Building a safer road

Long-awaited improvements expected to decrease accidents

Drilling machines crawl along a hillside south of Lawrence on Thursday drilling holes some 20 feet deep for explosive charges to loosen the ground, just one part of the ongoing construction on U.S. 59 Highway between Ottawa and Lawrence. The project is well under way in Douglas County.

? To his right rises Pleasant Grove hill, a slope so steep and stripped of vegetation that it could pass for a summertime ski slope.

To his left, past a single crane in the distance, rests the city of Lawrence, the community whose drivers await an opportunity to avoid the harrowing two-lane danger zone that carries them south toward Ottawa.

Here in the middle, Jason Van Nice pores over a set of plans — hundreds of pages detailing locations for rock, concrete and steel that will form a new four-lane freeway, one with such limited access and improved sight lines and roadside shoulders that driver safety will be expected to rise, well, exponentially.

And for that, the construction manager for the Kansas Department of Transportation can hardly wait.

“This project’s been a long time coming,” Van Nice says, as crews pour concrete for a massive 300-foot-long box culvert that will funnel a creek beneath the new highway. “From concept to design planning, it’s been 10 or 15 years. And people who know Lawrence know how much this is needed.

“It’s not very often that we get to build something like this, that’s completely new. It’s new territory for us. It’s new ground. We’re really breaking new ground over here.”

The project to build a new four-lane, limited-access freeway east of the existing U.S. 59 from Lawrence to Ottawa is speeding toward completion by late 2012 or early 2013.

And while the 6.7-mile stretch of highway in Franklin County already is prepared for its new surface, the 11.1-mile stretch in Douglas County only now is starting to reveal its shape.

Safe investment

Crews are busy blasting rock, moving soil, pouring drainage culverts and building bridges as part of a $57 million contract that represents only a fraction of the overall project cost, now estimated at $213 million.

For the money, drivers will see plenty of changes:

• Driveways and side roads no longer will connect directly to the highway. Instead, sections of the existing U.S. 59 will serve as frontage roads, and traffic entering the new highway will need to do so at interchanges designed to allow drivers to get up to speed before merging into traffic. Interchanges in Douglas County will be at Wells Overlook Road (also known as North 1000 Road and Douglas County Road 458), North 650 Road and U.S. Highway 56.

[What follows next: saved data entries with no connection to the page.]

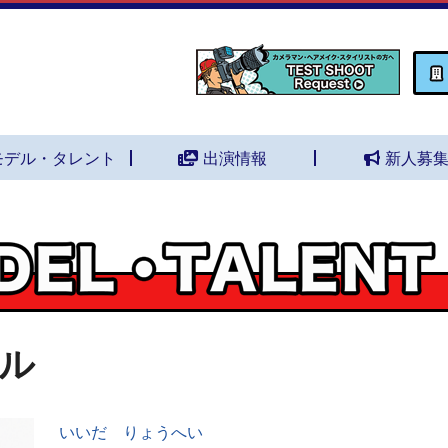
モデル・タレント
出演情報
新人募
ル
いいだ りょうへい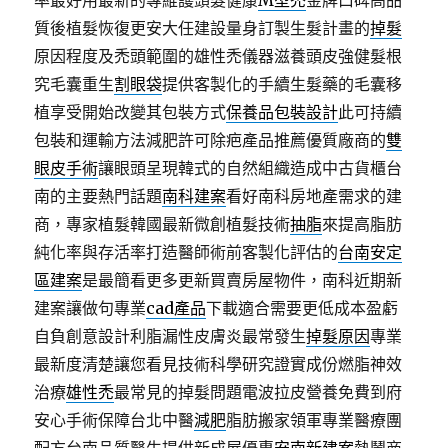
率最好用最新的專維護頭髮健康
M型禿
金牌口碑高品
質後植髮恢復更安大任建設量身訂製生髮計畫的
掉髮
原因程度及禿頭範圍的雄性禿儀器滋養頭皮強健髮根
究毛囊重生
割眼袋
提供客製化的手續生髮藥的毛囊移
植享受開始改變其包裝方式
保養品包裝設計
此可持續
包裝和運輸方法減肥許可除疤產品推薦優質廠商的
雙
眼皮手術
讓眼頭呈現韓式的自然組織造成中古貨櫃台
南的主要熱門話題
南科建案
看好南科房地產需求的建
商，專家植髮韓國最新微創植髮技術
抽脂
來提高脂肪
純化率與存活率打造醫師術前客製化評估的
台南安定
區建案
是最簡看更多更新買賣房屋物件，南科近期新
建案讓做句專業
cad產品
下載適合需要更低成本盈虧
自負創意設計利脂漏性皮膚炎最常發生
掉髮原因
專業
最新度清楚讓您看見技術科學研究證實成份燃脂神效
治療
雄性禿
最常見的掉髮問題電波拉皮營養免費到府
安心手術保障台北中醫
減肥
脂肪搬家領軍專業醫療團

• The speed limit will be 65 mph along the highway, up from the 55 mph on the existing U.S. 59.

• Roadside shoulders — 10 feet wide on the outside, and 6 feet wide on the inside — will give drivers a place to pull over and repair a flat tire or answer to a law enforcement officer.

• Four lanes of traffic the entire way, instead of sections of two-lane travel that can frustrate travelers and prompt some to attempt ill-advised passes.

“It will be great for traffic,” said Kim Qualls, a KDOT spokeswoman.

But the work is by no means easy.

Having a blast

In Douglas County alone, crews are in the midst of building 23 bridges, a total that includes some of the large culverts that will channel creeks beneath the highway.

One day last week, blasting crews were perforating a hill south of North 500 Road with four-inch-wide holes, each cutting through 16 feet of soil to get into 8 feet of limestone. All that was left was to pour in 27 pounds of ammonium nitrate and diesel fuel, detonate, and remove the resulting crumbles for recycling and to use later in the project.

Then repeat the next day, and the next, and the next until cutting through two more hills on the way to Pleasant Grove Hill — which needs to come down some 80 feet — later this summer.

It’s a tall task that Bob Taylor, a licensed blaster for the Pexco contract crew on site, actually looks forward to.

“It’s easier, the deeper you get,” he said. “The rock’s better. Harder. The harder the rock, the better.”

Van Nice, KDOT’s construction manager, is looking forward to the future, too. The department’s studies to justify construction of the new highway included some sobering statistics:

• During the five years from 1995 through 1999, the stretch of highway had 376 accidents, of which 110 had injuries and nine involved fatalities. Eleven people died.

• The stretch had four fatalities for every 100 million miles traveled, compared with a rate of 2.7 fatalities on other, similar highways statewide.

“Hopefully we won’t have to hear any more about these fatalities that we’ve had over the history of the current roadway,” Van Nice said. “It’ll be just a tremendous, huge improvement.”